Diversity without inclusivity is mere tokenism

A guest post by Mary Young, a partner at Kingsley Napley and a committee member of the London Solicitors Litigation Association

Young: Fallacy of the unencumbered worker

Baroness Hale’s reign as President of the Supreme Court ended earlier this year. She was the first woman to hold the position, and in one of her final interviews before leaving the role, she commented on some of the persistently outdated parts of the legal profession.

The headlines focused on high heels as a compulsory part of office dress for women, and the disparate values placed on male and female barristers for equivalent work, but as demonstrated by gender pay gaps and the low percentages of female partners in top 100 law firms, the problem runs deeper.

The unencumbered worker

Joan Acker has been writing since the 1990s about the gendered nature of organisations and the idea of the ‘unencumbered worker’.

Imagine a colleague who is able to completely separate his working life from his private life. This colleague does not have to spend any of his working day thinking about booking appointments with dentists, paying bills or working out what to feed the family and whether any ingredients need to be bought on the way home.

He would not have to take a call from his children’s school about sickness, head-lice or lunch money, let alone a day off at short notice because of childcare (or other caring) responsibilities. He is unencumbered of all distractions outside the tasks he is employed to complete.

In most organisations, jobs, hierarchies and remuneration are built around tasks and roles which are based on this idea of an unencumbered worker whose time is entirely devoted to the organisation. Jobs are given values based on how they fit into the structure of the organisation and the value they bring to the organisation.

That value is typically measured in terms of financial input. In a law firm, that input usually comprises chargeable hours, bills rendered or clients and cases introduced to the firm.

Requiring an employee or partner to commit their time and energy entirely to the firm in order to put in the hours during the day, and attend networking events during the evening, necessarily requires a freedom which realistically excludes anyone who has caring commitments and cannot delegate, or substantially share, those commitments with somebody else.

Despite increased sharing of what might be considered traditional family roles, women still predominantly take on a family’s caring roles and responsibilities.
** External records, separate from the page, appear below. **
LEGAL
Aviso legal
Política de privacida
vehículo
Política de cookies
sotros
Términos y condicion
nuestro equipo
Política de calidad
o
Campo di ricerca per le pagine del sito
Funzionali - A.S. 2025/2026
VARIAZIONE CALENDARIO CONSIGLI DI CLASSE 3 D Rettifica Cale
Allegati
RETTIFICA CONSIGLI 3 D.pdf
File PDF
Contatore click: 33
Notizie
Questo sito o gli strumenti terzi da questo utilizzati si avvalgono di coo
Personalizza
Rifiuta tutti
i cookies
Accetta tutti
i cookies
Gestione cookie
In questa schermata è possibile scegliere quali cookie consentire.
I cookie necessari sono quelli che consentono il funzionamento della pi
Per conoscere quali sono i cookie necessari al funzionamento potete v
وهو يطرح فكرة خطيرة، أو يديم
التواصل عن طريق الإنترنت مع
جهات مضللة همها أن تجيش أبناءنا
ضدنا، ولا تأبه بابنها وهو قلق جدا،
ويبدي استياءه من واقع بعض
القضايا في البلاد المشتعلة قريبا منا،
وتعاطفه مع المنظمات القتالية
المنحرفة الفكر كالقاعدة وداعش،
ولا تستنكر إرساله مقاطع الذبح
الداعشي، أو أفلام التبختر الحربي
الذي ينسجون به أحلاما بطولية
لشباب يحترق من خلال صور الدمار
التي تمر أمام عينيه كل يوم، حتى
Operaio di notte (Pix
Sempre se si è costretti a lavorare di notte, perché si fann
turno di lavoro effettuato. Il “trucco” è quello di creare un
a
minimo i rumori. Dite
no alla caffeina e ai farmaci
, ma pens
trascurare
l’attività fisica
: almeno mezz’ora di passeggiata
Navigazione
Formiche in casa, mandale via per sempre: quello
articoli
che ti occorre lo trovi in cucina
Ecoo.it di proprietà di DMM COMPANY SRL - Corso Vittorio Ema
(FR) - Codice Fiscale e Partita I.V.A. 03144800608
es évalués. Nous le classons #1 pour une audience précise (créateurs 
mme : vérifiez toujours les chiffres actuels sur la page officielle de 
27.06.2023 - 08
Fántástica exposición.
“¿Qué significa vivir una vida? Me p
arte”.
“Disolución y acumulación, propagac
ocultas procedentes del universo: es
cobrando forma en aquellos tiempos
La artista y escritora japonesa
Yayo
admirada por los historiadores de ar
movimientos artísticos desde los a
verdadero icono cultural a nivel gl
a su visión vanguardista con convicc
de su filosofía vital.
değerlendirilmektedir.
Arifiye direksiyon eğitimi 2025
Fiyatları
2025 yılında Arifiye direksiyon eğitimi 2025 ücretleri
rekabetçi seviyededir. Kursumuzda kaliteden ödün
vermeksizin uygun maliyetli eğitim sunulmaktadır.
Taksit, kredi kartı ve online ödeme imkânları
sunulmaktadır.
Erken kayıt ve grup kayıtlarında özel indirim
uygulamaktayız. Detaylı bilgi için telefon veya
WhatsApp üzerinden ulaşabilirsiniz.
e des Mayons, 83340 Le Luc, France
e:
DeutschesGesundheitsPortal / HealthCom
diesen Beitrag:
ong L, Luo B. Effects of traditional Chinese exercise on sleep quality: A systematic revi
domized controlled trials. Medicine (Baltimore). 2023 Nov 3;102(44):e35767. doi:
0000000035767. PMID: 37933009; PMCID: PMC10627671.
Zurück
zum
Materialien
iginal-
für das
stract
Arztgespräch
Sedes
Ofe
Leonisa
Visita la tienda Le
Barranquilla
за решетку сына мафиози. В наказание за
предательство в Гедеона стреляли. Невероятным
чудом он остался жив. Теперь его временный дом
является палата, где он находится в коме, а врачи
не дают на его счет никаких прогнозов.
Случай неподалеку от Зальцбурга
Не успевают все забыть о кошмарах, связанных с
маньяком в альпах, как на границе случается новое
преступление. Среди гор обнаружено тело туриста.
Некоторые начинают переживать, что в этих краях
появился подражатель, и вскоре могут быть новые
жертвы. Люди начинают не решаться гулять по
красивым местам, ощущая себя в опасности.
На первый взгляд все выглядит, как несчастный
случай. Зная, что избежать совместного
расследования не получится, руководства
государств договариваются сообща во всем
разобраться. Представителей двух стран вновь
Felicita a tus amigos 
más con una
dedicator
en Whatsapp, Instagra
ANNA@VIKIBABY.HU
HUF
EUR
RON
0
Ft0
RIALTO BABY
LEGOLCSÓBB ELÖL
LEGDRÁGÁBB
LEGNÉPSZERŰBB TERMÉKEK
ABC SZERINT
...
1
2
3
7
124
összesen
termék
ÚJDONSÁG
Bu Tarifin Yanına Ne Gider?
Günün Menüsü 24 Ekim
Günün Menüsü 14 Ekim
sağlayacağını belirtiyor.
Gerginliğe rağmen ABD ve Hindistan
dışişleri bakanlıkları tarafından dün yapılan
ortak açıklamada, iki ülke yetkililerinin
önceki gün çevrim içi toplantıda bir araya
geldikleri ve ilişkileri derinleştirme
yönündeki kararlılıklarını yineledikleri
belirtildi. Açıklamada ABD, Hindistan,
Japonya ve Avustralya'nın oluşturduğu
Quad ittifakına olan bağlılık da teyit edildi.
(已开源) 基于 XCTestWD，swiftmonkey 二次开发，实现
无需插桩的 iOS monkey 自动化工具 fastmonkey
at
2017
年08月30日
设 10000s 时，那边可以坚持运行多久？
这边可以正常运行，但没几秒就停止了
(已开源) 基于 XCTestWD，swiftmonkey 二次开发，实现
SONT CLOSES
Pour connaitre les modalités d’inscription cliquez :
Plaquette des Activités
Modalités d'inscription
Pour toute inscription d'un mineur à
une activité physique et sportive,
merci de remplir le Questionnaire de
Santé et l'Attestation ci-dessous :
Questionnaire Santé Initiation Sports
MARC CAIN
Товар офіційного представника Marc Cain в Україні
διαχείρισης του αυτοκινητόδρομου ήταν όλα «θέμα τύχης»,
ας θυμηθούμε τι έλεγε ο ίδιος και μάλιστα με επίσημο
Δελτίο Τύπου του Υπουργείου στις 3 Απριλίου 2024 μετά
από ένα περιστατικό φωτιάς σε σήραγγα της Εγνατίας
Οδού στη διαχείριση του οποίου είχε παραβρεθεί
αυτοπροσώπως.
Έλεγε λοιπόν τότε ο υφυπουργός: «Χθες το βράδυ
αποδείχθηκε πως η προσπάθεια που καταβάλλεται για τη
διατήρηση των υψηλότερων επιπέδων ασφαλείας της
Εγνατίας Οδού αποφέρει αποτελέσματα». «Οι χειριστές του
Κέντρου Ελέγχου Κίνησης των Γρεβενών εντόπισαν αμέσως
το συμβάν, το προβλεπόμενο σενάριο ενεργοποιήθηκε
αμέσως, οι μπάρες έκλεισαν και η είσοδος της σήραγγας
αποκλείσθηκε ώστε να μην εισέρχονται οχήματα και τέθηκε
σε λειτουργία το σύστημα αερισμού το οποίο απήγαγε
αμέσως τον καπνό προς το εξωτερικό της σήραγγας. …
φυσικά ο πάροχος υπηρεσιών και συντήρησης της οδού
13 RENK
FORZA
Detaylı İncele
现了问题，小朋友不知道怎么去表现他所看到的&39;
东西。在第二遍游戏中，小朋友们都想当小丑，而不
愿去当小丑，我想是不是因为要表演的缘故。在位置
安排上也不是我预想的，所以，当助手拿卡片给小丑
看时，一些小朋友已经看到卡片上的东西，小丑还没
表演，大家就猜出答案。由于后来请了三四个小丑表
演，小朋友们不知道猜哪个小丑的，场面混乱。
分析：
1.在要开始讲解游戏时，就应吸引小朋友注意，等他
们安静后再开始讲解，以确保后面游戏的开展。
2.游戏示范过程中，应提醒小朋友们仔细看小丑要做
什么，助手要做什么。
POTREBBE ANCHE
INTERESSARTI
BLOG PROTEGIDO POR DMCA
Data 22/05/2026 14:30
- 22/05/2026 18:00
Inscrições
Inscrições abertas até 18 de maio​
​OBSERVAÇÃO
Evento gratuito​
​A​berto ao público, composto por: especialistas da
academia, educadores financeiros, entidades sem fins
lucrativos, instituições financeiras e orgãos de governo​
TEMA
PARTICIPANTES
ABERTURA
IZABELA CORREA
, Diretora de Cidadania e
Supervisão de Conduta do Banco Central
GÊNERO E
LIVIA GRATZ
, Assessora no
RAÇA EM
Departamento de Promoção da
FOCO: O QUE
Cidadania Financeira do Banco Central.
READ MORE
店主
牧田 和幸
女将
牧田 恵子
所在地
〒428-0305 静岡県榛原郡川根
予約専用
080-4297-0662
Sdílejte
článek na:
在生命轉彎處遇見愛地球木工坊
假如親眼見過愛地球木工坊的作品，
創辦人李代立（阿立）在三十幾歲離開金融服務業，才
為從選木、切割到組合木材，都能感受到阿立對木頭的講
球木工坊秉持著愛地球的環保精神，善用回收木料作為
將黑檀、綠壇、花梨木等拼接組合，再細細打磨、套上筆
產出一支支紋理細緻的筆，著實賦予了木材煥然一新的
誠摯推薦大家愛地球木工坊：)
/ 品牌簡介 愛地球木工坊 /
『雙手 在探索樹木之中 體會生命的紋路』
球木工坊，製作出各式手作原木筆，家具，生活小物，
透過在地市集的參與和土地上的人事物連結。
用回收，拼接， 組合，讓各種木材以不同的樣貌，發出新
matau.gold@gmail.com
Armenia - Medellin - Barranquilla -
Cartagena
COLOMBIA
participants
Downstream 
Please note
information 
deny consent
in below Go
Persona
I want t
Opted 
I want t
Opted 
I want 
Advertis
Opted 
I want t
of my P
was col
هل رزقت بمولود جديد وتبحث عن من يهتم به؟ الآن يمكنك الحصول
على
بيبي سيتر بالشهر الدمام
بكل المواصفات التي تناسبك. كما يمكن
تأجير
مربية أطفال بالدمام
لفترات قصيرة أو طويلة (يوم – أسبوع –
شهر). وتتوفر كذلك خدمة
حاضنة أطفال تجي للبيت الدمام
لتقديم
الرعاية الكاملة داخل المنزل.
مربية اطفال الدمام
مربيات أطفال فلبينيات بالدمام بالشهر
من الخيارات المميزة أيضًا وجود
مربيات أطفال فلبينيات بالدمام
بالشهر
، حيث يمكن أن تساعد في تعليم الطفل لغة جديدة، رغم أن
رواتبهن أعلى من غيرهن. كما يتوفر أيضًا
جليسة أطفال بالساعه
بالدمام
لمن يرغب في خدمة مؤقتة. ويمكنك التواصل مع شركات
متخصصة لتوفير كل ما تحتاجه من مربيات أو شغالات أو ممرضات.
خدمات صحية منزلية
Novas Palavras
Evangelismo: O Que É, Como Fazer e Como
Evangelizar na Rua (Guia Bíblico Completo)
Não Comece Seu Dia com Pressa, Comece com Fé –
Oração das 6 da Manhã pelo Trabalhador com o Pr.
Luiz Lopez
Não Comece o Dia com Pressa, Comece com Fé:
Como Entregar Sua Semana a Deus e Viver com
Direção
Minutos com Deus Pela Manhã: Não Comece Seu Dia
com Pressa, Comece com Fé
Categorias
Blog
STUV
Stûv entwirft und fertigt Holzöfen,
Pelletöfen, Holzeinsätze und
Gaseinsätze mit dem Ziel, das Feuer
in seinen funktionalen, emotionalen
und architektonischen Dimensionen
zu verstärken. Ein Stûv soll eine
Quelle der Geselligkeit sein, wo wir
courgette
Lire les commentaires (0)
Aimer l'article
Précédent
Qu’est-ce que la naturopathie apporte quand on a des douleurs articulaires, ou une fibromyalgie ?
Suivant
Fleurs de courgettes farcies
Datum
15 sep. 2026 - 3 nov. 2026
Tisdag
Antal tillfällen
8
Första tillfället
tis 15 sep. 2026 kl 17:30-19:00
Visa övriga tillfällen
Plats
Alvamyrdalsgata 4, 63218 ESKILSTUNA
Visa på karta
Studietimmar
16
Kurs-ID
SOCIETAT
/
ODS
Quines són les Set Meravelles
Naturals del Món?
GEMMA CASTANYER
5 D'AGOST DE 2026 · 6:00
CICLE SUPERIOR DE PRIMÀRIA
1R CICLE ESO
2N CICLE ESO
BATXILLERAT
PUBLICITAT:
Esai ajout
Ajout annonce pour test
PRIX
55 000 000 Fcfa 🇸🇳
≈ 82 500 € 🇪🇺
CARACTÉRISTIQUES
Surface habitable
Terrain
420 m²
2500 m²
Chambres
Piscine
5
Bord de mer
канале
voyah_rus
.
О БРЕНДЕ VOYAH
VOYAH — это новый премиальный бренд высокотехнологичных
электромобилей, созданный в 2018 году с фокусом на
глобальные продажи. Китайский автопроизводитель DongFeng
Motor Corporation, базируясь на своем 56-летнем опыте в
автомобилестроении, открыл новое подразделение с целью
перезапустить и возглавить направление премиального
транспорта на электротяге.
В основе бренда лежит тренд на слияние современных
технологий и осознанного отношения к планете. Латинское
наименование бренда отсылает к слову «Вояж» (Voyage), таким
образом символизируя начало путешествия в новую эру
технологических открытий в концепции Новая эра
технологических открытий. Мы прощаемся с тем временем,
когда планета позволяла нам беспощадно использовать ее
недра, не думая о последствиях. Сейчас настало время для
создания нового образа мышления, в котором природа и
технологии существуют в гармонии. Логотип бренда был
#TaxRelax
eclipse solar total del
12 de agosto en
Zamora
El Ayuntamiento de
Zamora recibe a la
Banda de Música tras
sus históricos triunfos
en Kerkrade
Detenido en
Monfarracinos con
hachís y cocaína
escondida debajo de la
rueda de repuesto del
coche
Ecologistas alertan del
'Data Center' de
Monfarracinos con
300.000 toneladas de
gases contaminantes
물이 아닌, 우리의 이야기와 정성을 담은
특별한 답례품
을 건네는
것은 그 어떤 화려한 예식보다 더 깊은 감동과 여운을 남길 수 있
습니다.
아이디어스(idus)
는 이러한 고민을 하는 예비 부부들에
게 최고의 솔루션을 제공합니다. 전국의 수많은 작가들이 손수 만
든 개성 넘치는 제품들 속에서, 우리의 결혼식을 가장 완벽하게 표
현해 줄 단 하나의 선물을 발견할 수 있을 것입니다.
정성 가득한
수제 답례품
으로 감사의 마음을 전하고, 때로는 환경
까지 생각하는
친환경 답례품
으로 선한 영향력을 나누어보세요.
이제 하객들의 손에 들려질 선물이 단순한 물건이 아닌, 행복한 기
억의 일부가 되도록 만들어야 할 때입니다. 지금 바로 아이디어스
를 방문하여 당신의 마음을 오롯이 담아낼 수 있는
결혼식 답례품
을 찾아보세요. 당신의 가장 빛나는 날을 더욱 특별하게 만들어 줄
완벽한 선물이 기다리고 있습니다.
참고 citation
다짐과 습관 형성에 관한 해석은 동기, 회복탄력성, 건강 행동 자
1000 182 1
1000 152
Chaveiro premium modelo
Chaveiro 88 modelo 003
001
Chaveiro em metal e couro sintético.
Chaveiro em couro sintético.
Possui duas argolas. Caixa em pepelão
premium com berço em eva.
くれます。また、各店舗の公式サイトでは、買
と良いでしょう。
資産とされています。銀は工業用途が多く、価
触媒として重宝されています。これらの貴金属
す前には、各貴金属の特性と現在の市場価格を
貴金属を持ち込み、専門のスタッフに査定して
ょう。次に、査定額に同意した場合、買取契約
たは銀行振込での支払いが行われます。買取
This, coupled with the structure of most organisations, inevitably creates and sustains an environment in which women are disadvantaged in the workplace unless they avoid caring roles or have significant support (paid or otherwise) in their private lives.

The 30% Club

Sociological studies show that in order to start having an influence, an under-represented group must reach 30% of the wider organisation.

At that point the under-represented group becomes normalised and it becomes necessary to consider its needs and requirements. It effectively becomes big enough to make enough noise to be heard by the powers that be.

I find myself in an extremely privileged position at a firm where more than 50% of the partnership is female.

The day-to-day impact of this is the fostering of an atmosphere in which people are valued for who they are rather than the role they fulfil, and no one is seen merely in terms of the chargeable hours they record or the time they spend at their desk. Flexible working is a reality and working from home has lost its ‘air quotes’.

Until under-represented groups reach a critical mass (of 30%) in partnerships, boards and chambers, problems of sexism and exclusionary working practices in the legal profession will not be eradicated, because the people making the decisions simply will not see them as problems.

Until the profession as a whole is able to see the value of all aspects of the work we do, the fallacy of the unencumbered worker will not be left behind.

A side effect of this, which it is worth considering with one eye on the general wellbeing of colleagues, is that any competition (whether conscious or otherwise) to be seen as the least encumbered worker, by recording the most hours and being the most available person in the team, is likely to be a race to the bottom in terms of mental and physical health.

Our clients are increasingly demanding diversity in the law firms they instruct. This isn’t merely a presentational point – it’s because diversity of backgrounds, races, genders, sexualities, abilities and ages makes for diversity of opinions, perspectives and approaches, which in turn makes for stronger, more creative teams.

But diversity without inclusivity is mere tokenism. No one would want to be the sole representative of their group in an organisation, particularly where the requirements of the organisation are impossible to meet when combined with demands on that person’s time outside of work.

To achieve a more diverse and inclusive profession and to finally put behind us outdated approaches, such as the ones highlighted by Baroness Hale, we need a wholesale re-evaluation of the profession’s structures, values and attitudes.